- Work to be completed
Starting at the line that contains "right hip: (82, 906)" and ending at the line that contains "right elbow: (473, 765)", the lines below are to be given again exactly, with nothing added.

- Information shown
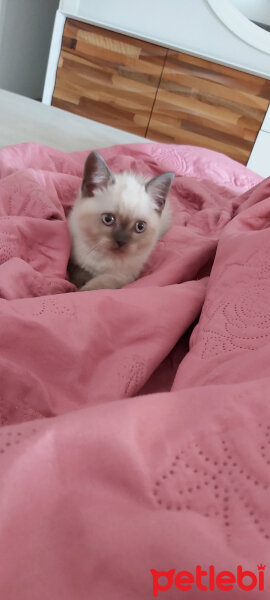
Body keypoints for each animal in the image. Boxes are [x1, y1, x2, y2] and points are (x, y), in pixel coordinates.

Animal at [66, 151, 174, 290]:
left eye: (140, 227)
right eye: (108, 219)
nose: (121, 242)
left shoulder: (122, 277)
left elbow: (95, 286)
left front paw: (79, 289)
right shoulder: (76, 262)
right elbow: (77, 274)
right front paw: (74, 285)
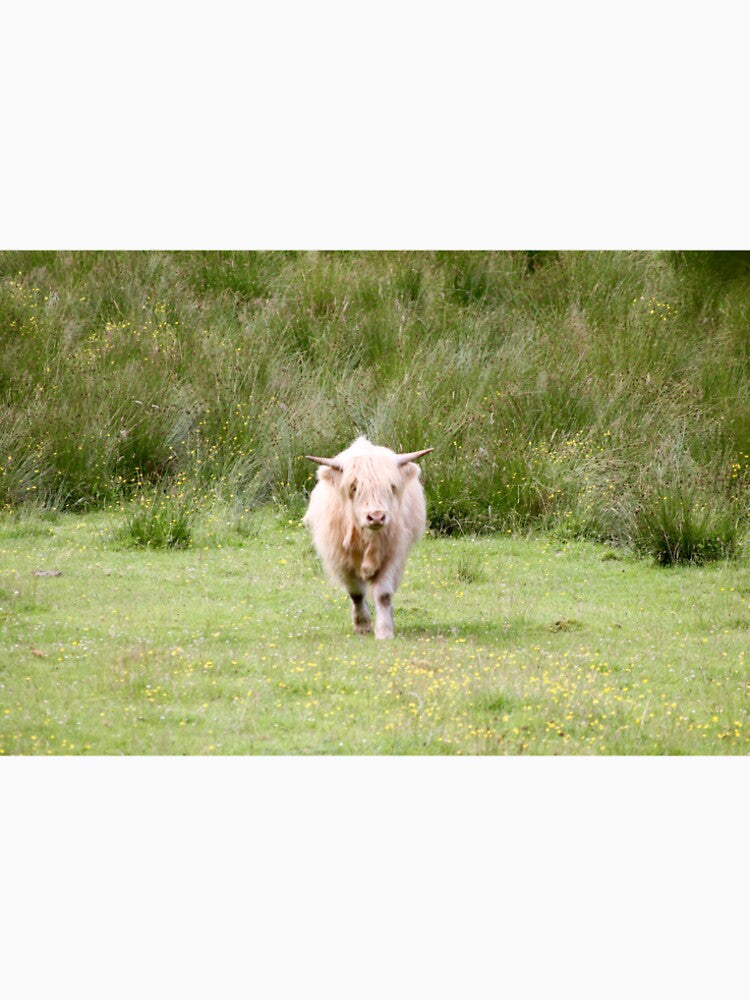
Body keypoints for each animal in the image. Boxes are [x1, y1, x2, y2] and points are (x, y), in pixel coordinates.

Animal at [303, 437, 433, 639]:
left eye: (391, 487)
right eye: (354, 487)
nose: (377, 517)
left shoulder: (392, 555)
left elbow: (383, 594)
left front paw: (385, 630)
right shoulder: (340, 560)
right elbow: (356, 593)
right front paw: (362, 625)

---

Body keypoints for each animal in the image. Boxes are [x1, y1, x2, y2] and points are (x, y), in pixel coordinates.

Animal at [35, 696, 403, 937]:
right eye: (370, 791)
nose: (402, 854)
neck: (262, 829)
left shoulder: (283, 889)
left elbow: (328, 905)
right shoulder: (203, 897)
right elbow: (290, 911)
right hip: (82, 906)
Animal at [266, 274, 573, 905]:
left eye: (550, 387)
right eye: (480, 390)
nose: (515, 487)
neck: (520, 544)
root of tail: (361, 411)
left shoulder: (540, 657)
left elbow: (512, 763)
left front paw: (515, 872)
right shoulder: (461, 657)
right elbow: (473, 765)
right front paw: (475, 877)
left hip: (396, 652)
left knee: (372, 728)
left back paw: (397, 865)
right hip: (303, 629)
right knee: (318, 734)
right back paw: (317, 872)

--

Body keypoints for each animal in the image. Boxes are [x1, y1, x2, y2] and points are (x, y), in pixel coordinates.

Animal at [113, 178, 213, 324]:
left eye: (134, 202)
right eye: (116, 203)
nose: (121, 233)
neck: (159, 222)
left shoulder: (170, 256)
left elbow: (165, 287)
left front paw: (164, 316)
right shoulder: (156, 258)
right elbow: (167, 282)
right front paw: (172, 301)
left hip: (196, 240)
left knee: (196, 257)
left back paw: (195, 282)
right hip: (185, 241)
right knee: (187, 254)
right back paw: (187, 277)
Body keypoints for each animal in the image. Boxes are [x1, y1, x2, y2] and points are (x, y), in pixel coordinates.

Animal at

- Exercise solution
right hip: (82, 906)
Animal at [266, 274, 573, 905]:
left eye: (550, 387)
right eye: (480, 390)
nose: (515, 487)
neck: (520, 544)
root of tail: (361, 411)
left shoulder: (540, 657)
left elbow: (512, 763)
left front paw: (515, 872)
right shoulder: (461, 657)
right elbow: (473, 765)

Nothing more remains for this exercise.